### Text segment

Is Excessive Sovereign Debt a Threat to Peace?

Opening day of the Annual Conference of the European Center for Peace and Development, City Hall, Belgrade, 26 October 2018

By Boudewijn Mohr
BEAUNE, Burgundy, France, Nov 7 2018 (IPS)

Some 30 years ago, the international banks were afloat with petrodollars, deposited by the oil exporting countries. The banks in turn stepped up lending to Latin America, in a big way. The new branch of Société Générale in New York where I was working at the time followed suit rapidly building up its portfolio, as the bank needed to make loans to get its branch off the ground.

Latin America was not my territory; my clients were French companies establishing subsidiaries in the United States. But when in 1982 I witnessed the panic in New York surrounding the implosion of Mexico’s debt, I wondered; and then began to write about it in a renowned Dutch newspaper in Holland, also offering ideas for solving the debt overhang.

I simply failed to grasp why commercial banks, in their eagerness to make loans, would lend so excessively, as they themselves must have known that such loans carried great risks. The banks probably did so willy-nilly, following in the footsteps of the International Monetary Fund (IMF).

At that time, the IMF was trying to help redress large balance of payment deficits of countries in Latin America through imposing stiff austerity measures, curbing inflation and trying to rekindle growth.

Today the IMF does not wince pumping 57 billion dollars into Argentina, a questionable step, and if only for weakening its own capital base in exchange for an excessive sovereign loan.

Given Argentina’s history, a portion of the loan unlikely may never be repaid, would need to be re-phased or simply forgiven. Their president says that chance is “zero”. The IMF now needs a major capital injection that may not be so easy to negotiate this time around, according to the Financial Times.

Has then nothing changed since the 1980s?

Not a whole lot in any case. But in my mind something important did change compared to 30 years ago: the world’s money supply today is unimaginably massive. You could call it a bubble of money in circulation; and that means that all that floating money, like the petrodollars of the past, needs to find a home, ergo loans to those countries that have less of it.

Poverty the ultimate threat facing humanity

Most researchers now agree that poverty is the ultimate threat facing humanity, and not only in the developing world. Everything bad emanates from it. Today poverty has increased to unbearable levels for many, a result of conflicts, climate change and rising food prices.

Today’s poverty reduction strategies now include provisions for the poor. This approach is rooted in UNICEF’s tireless campaign for economic adjustment with a human face in the ‘80s under the leadership of UNICEF’s Richard Jolly and his team of economists, and was enthusiastically endorsed by Jim Grant.

The proposal was to shield the poor and vulnerable from the worst effects of the austerity measures through strong social protection and safety nets. It is encouraging to note that Christine Lagarde pledged for more flexible measures in IMF lending that would include strong provisions to protect the most vulnerable.

This intention should be properly institutionalised and respected by her successors. For now, inequality in every aspect of life continues unabated; you are all familiar with the statistics.

######

**What to do**:
1: Decide whether each statement below agrees with the article on sovereign debt, answering yes or no and quoting the deciding words from it. (a) The author's clients at the New York branch were French companies setting up subsidiaries in the United States. (b) The IMF is putting 57 billion dollars into Mexico. (c) The author wrote about Mexico's debt in a British newspaper.
2: Write the next part of the article on sovereign debt, following on from its final sentence.

### Given entries

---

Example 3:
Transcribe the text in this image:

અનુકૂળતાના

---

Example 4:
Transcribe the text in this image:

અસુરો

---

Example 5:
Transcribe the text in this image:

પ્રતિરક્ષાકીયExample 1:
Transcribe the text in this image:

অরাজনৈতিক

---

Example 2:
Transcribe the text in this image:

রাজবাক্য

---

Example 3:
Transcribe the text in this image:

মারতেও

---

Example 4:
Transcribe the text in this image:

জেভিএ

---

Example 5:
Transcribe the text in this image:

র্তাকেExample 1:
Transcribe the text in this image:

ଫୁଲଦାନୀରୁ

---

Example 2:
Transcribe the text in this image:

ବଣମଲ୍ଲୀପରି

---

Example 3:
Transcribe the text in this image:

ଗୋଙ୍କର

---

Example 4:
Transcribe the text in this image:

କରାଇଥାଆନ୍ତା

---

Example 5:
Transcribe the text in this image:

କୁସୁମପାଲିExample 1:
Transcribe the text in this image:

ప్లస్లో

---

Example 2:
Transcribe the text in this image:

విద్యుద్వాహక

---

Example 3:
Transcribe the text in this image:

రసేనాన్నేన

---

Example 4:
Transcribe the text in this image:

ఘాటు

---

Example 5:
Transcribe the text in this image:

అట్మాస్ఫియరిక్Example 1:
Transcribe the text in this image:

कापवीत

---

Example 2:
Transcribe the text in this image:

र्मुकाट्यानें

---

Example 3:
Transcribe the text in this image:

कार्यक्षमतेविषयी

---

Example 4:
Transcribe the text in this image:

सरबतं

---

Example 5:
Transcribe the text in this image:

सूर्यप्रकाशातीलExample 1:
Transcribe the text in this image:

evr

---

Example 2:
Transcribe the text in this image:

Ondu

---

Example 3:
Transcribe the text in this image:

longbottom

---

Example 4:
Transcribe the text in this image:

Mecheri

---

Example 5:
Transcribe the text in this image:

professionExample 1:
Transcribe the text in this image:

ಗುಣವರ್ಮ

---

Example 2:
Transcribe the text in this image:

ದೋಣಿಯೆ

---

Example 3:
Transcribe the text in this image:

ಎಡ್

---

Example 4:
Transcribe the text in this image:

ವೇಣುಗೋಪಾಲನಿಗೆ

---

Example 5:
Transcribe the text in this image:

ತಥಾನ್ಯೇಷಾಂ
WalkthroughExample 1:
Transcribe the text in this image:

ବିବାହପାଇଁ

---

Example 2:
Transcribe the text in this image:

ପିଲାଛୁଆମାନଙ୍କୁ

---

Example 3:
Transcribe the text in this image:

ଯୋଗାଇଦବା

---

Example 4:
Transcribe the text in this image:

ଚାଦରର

######

**Task-by-task results**:
1:
(a) Yes: "my clients were French companies establishing subsidiaries in the United States."
(b) No: "the IMF does not wince pumping 57 billion dollars into Argentina."
(c) No: "began to write about it in a renowned Dutch newspaper in Holland."

2:
Sovereign debt as a threat to peace

In 2012 the Max Planck Research Institute published a discussion paper with the most telling title “Sovereign debt crises as threats to the peace nations”. Its author, Matthias Goldmann, a senior research fellow, found that more reliable data than before enable researchers to point to a correlation between sovereign debt and the risk of armed conflict or even civil war. I have seen this in West and Southern Africa.

Sovereign debt reduces the ability of the state to adequately provide basic services to the most vulnerable, such as health and education services. I have witnessed in Africa that countries in pre-conflict situations have had declining budget allocations for health and education, far below internationally established norms (10% for health and 25% for education).

Beginning in the 1980s, poverty increased steadily in Côte d’Ivoire. World prices of cacao were steadily declining; and conflict in the form of protests and strikes began to rear its ugly head.

I was stationed in Abidjan when it got worse, with demonstrating university students, the university closed, burnt-out cars and soldiers roaming the streets in hijacked vehicles. It took 10 years for the civil conflict to end. In the end the country was exhausted and essentially bankrupt.

After the peace accords of 1992 Mozambique had no trouble finding loans and grants. At the 1995 Consultative Group Meeting in Paris, over 1 billion dollars was raised, a huge sum for its time. In the late 1990s Mozambique’s south developed fast with several huge investments from South Africa, for example a gigantic aluminum smelter near Maputo and upgrading of road and rail network. It was double-digit growth.

But the north, traditionally marginalised, stayed further behind. Not surprisingly, many years later the conflict flared up again between Frelimo and Renamo in the centre and north of the country.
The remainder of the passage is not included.